▶ [Work request]: Your output should be the entries below, from the first line up to and including the line with "Фотографические стили.", reproduced exactly and with no other lines.

▶ [Data extracted from a collection]:
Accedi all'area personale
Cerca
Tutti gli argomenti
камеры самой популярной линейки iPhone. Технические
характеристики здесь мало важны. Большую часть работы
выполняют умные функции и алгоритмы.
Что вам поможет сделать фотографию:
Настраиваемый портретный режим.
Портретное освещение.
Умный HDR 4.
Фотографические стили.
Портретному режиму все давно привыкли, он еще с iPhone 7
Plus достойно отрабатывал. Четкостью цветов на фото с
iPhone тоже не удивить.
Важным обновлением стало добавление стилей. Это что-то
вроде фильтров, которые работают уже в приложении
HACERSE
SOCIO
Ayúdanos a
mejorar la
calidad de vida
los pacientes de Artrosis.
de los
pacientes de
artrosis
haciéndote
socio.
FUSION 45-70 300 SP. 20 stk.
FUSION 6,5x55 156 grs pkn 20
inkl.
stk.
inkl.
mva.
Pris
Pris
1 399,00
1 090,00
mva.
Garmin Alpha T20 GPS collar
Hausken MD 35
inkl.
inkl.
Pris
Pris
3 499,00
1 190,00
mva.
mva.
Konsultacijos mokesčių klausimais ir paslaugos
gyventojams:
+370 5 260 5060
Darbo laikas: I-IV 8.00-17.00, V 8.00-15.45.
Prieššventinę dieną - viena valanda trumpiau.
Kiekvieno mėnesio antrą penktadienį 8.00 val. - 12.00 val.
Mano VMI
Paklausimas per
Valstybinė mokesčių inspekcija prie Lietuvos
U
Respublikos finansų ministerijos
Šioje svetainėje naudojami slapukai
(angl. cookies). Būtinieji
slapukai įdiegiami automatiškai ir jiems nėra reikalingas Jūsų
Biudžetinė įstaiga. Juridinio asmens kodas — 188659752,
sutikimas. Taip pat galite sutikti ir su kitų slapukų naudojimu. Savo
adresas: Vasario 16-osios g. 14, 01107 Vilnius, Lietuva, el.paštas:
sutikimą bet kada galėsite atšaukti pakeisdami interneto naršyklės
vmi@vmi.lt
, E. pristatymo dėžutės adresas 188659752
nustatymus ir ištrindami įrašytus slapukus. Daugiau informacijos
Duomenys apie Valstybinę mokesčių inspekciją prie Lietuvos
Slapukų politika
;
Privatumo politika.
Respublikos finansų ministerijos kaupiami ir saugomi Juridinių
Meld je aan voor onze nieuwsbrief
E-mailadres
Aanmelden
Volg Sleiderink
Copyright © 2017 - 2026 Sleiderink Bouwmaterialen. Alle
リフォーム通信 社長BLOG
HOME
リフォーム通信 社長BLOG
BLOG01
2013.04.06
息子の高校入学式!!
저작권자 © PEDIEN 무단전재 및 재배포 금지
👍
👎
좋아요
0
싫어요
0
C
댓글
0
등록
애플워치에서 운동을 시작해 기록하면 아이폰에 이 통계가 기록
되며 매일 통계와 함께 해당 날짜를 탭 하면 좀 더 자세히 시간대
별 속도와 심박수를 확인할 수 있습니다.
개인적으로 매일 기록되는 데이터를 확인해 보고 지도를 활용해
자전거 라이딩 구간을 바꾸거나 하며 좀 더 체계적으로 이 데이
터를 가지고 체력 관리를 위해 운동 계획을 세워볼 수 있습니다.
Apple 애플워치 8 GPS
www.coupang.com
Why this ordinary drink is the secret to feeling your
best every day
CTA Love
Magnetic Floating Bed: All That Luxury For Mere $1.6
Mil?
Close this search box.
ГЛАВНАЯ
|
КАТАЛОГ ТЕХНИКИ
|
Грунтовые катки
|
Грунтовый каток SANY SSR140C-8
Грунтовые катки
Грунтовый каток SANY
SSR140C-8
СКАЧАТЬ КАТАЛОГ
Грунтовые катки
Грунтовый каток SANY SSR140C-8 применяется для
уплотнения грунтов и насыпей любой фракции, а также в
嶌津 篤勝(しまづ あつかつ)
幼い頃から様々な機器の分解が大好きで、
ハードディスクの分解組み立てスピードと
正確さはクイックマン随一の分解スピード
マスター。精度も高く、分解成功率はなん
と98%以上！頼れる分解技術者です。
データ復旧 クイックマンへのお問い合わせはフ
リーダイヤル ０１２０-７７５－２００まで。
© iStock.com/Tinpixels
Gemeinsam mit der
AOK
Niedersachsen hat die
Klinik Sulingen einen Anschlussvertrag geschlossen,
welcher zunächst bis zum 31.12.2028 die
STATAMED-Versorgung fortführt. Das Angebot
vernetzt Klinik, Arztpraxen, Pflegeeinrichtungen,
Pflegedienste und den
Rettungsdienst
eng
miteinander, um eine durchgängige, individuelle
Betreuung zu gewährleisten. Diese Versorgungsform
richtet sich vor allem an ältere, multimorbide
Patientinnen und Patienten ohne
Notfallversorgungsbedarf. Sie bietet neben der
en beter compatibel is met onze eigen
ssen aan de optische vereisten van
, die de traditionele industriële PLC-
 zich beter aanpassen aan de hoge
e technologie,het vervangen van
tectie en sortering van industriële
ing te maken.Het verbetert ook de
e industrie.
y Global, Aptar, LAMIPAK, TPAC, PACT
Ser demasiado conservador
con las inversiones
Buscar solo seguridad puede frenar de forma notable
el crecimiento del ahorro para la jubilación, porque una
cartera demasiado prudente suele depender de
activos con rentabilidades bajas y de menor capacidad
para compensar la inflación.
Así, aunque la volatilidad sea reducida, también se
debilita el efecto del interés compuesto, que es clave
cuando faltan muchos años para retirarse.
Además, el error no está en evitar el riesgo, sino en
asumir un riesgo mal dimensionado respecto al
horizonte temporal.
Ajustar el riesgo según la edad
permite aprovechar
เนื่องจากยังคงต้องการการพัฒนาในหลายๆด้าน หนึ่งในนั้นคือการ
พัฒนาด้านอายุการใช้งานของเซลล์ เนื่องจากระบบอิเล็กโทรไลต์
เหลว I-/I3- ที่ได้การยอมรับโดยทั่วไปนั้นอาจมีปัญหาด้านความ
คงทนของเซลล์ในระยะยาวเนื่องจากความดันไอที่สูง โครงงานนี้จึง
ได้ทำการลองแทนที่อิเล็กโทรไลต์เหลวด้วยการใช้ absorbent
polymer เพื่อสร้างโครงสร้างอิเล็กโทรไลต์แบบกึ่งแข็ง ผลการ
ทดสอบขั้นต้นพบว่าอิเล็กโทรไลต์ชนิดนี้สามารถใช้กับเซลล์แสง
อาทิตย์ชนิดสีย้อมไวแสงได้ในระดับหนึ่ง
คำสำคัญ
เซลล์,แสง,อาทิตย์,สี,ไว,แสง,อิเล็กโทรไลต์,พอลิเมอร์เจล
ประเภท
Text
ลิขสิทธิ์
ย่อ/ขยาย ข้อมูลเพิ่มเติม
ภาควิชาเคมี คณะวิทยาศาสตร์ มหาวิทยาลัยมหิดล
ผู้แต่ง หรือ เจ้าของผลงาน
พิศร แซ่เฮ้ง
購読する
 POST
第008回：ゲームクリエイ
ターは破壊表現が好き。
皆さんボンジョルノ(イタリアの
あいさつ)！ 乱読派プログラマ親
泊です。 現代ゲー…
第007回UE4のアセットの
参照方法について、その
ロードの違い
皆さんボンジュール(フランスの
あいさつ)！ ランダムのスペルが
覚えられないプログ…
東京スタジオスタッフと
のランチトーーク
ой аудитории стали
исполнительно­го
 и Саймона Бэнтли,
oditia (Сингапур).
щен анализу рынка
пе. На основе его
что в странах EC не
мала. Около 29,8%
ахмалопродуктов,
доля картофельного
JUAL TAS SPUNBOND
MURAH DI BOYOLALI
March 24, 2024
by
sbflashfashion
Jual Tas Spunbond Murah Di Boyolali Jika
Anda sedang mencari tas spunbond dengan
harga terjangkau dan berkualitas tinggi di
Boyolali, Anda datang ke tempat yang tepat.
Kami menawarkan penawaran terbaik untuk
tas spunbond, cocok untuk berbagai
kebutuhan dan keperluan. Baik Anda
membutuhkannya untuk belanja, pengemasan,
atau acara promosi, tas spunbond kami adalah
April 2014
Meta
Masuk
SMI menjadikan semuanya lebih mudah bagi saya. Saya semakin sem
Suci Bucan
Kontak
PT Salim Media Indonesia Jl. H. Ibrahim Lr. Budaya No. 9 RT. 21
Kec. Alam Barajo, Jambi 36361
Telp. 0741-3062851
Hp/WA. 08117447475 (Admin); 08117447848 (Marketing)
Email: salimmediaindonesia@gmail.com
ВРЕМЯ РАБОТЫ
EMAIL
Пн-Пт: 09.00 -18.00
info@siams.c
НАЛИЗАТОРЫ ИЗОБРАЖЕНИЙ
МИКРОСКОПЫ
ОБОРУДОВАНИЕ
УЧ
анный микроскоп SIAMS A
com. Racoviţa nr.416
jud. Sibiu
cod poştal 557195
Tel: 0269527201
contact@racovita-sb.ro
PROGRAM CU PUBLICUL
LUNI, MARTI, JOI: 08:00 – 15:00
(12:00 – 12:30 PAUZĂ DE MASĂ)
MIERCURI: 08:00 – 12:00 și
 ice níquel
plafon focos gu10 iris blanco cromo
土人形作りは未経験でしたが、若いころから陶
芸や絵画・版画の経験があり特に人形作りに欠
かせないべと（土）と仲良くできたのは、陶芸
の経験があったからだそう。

▶ [Exercise result]:
Accedi all'area personale
Cerca
Tutti gli argomenti
камеры самой популярной линейки iPhone. Технические
характеристики здесь мало важны. Большую часть работы
выполняют умные функции и алгоритмы.
Что вам поможет сделать фотографию:
Настраиваемый портретный режим.
Портретное освещение.
Умный HDR 4.
Фотографические стили.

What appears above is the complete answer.